Sunday, May 24, 2009

The 20 Hour Challenge - Join US!

How much time do I actually make art each week? The ongoing struggle for art time...

Honestly though, I can't blame all of my lack of completed pieces on the lack of time. Laziness, is of course, to blame for some of it!! So I'm jumping in with both feet (and both hands) into the "20 hour challenge" that fellow artist Lori Woodward Simons has created for herself and has tweeted about. Only I'm modifying with a more realistic 12 hours a week, being that I can't possibly do 20 hours with my more-than-fulltime day job and family responsibilities. That's still a stretch and I love the idea of us being accountable to our time pledge.

Not 12 hours of looking through art books.
Not 12 hours of chatting online with other artists.
Not 12 hours of blogging, tweeting or facebooking...even about art!

12 hours of hands-on art making. Each of us is choosing the hours we pledge, based on where we are in life and what we realistically can do. And we're going be accountable online, to ourselves and each other, and post our progess every Friday for a Friday Show and Tell on the American Artist Magazine forum on this page

We'd love you to join us, we can encourage each other and celebrate our successes! All skill levels, all media are welcome. Because I truly believe that increasing quantity of time will equal increaseing quality of work, not to mention finally building a body of work. I'd love to take advantage of show opportunities that crop up for me...

So c'mon! Join us! Get accountable! Pledge 10, 20, 30 hours of artmaking and let's see how we can change the world, one art piece at a time!

Tuesday, May 12, 2009

Gallery Visit at the Print Center

I'm really lucky that I work a few blocks from the Print Center and can stop by to see exhibits.

Today I saw Pulling from History: The Old Masters. Eight printmakers were the first in a series of exhibits the Print Center plans to "explore the ways that contemporary artists are "hijacking" the hsitory of the printed image to create new work".

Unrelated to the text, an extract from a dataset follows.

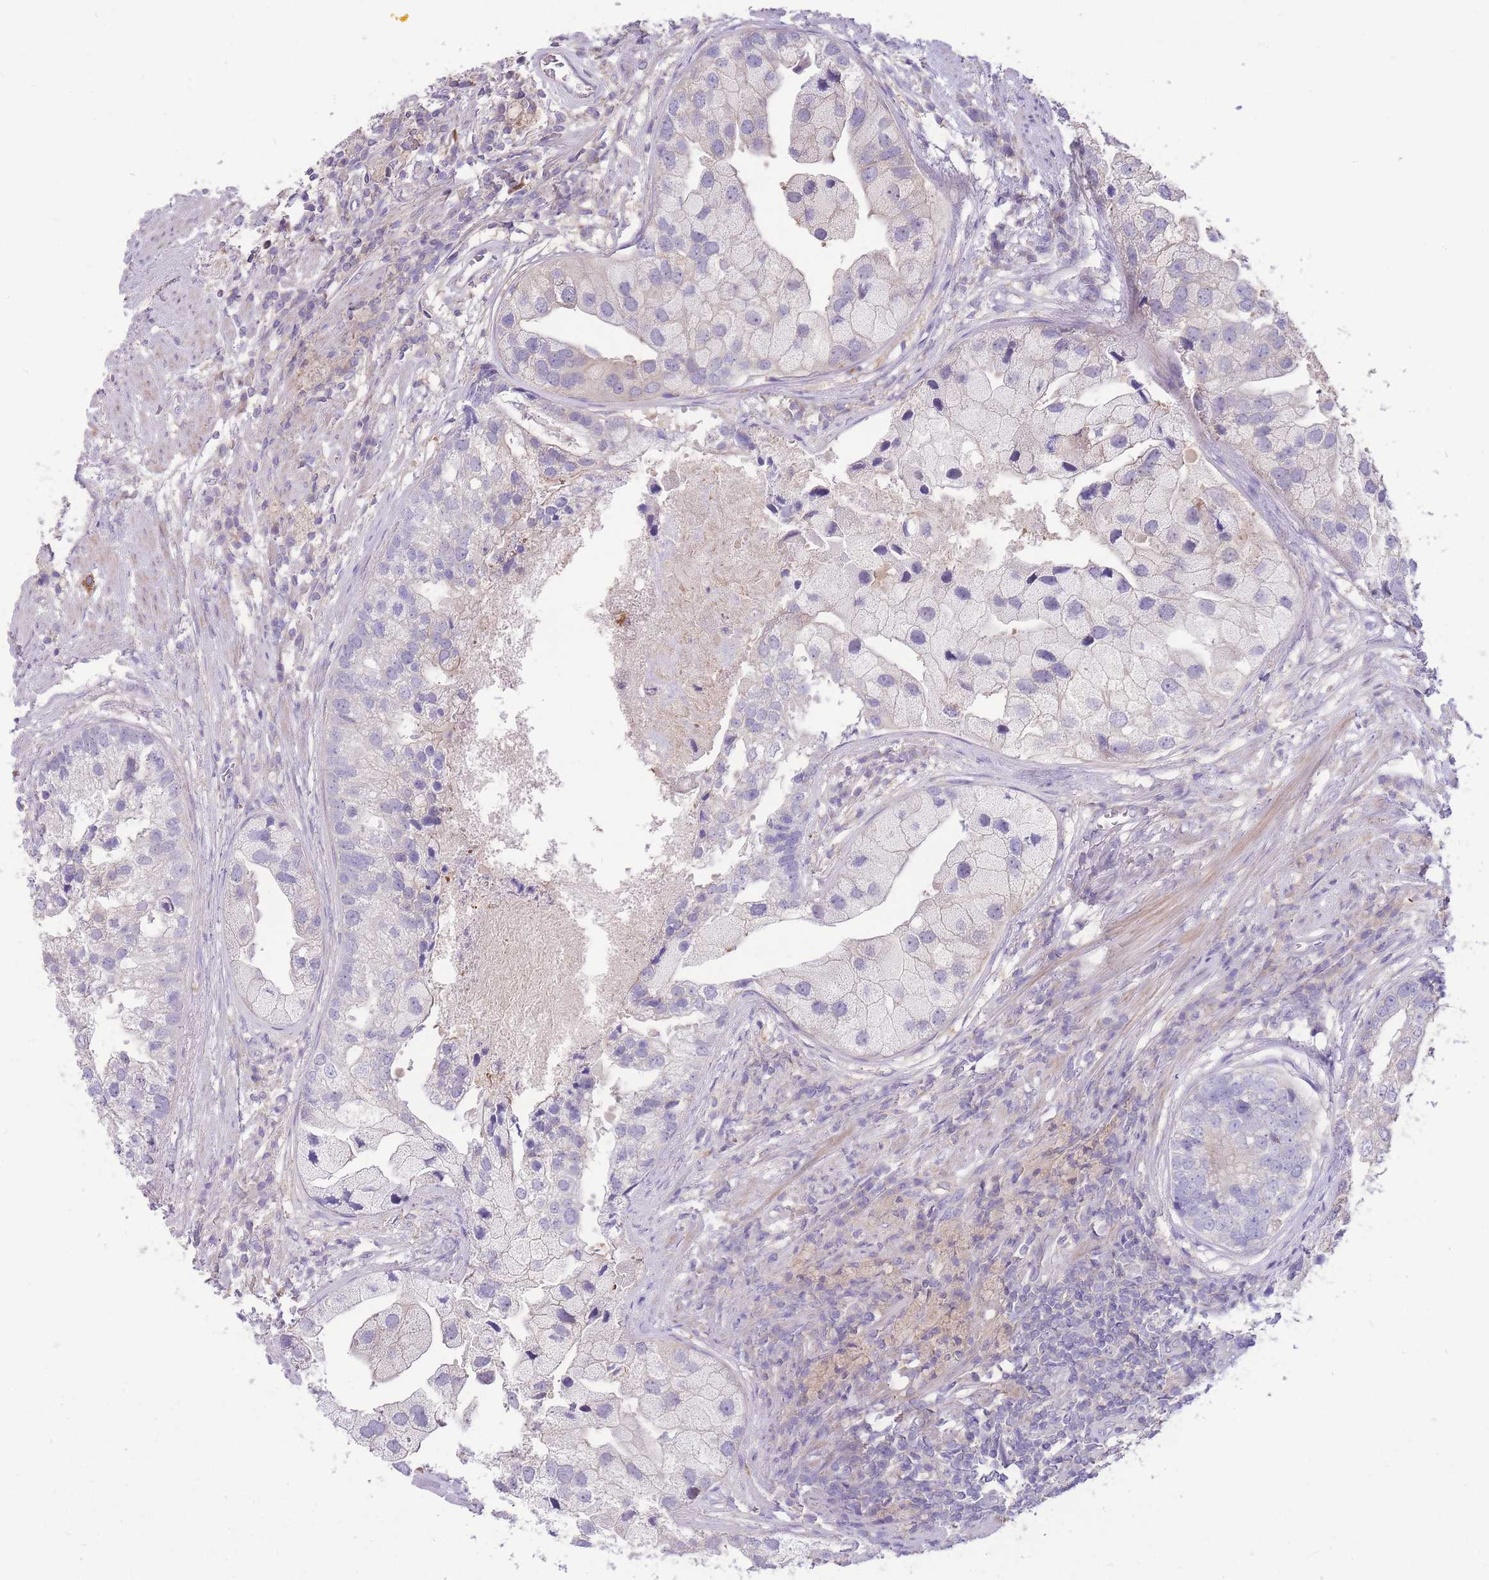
{"staining": {"intensity": "weak", "quantity": "<25%", "location": "cytoplasmic/membranous"}, "tissue": "prostate cancer", "cell_type": "Tumor cells", "image_type": "cancer", "snomed": [{"axis": "morphology", "description": "Adenocarcinoma, High grade"}, {"axis": "topography", "description": "Prostate"}], "caption": "DAB (3,3'-diaminobenzidine) immunohistochemical staining of high-grade adenocarcinoma (prostate) reveals no significant staining in tumor cells.", "gene": "OR5T1", "patient": {"sex": "male", "age": 62}}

This really rings a chord with me, I LOVE how I can use the most ancient form of printing and give it life in 2009. Similarly, the more modern old methods were also employed skillfully by the exhibiting artists. However, as a woodcut relief printmaker, I was a little disappointed that only one of the two dozen prints was a woodcut.

But it was a dandy by Andrew Raftery, a chiaroscuro from five blocks in blue and gray. I especially enjoyed the linework in the darkest gray.

There were woodcut prints for sale in the gift shop, along with all other types of prints and photography, and all of it worth a look.

If you're interested in stopping in, hurry, because this exhibit ends on May 16, 2009. The Print Center is at 1614 Latimer, Philadelphia.

Monday, May 11, 2009

My slice of the pie

I think it was Tina who tweeted a post that suggested making a pie chart of how you spend your art time. (thanks, tina!) I've been mulling on this.

It's not just my "art pie" I have to manage (just how much is spent ACTUALLY making art?) but my "life pie".

When I think about how few minutes in a week I can actually devote to art, it's a very small slice, indeed! (If only my slices of pecan pie were so slim!!)

And even when I have the time to make art, the time isn't always quality. If I'm exhausted and it's late...what I make will be awful anyway. I have to manage my days better.

But I am resolved to tighten up my time outside of art to make more time for art. ("No sacrifice is too great for art", as Ray Davies says).

I'm finding a lot of success in not sitting. Truly! I usually like to have a nice cup of tea when I get home, but no more...at least not sitting. If I keep on my feet, I get a ton done, and when I finally do sit, I'm half asleep. Half asleep but happy with what I've accomplished, whether it's from the life pie or art pie or both.

I know EXACTLY when I have to leave the house for work...and I straighten up the house every minute between when I'm dressed and I leave...less to do later when the potential to make art is!

And I'm resolved to never blow a whole day on the 'net...which I've done before. Lots. I wasted days arguing over whether the US should or shouldn't start a war in Iraq. Lots of good it did! It did nothing for my art, didn't move me along an inch, yet somehow since it was on an art site, it felt like "art pie".

So I resolve to look very closely at what IS art pie and what just feels like it. Some people want to make art. Some people just want to be artists. If my life pie can't fit in a generous slice of authentic art making...what am I?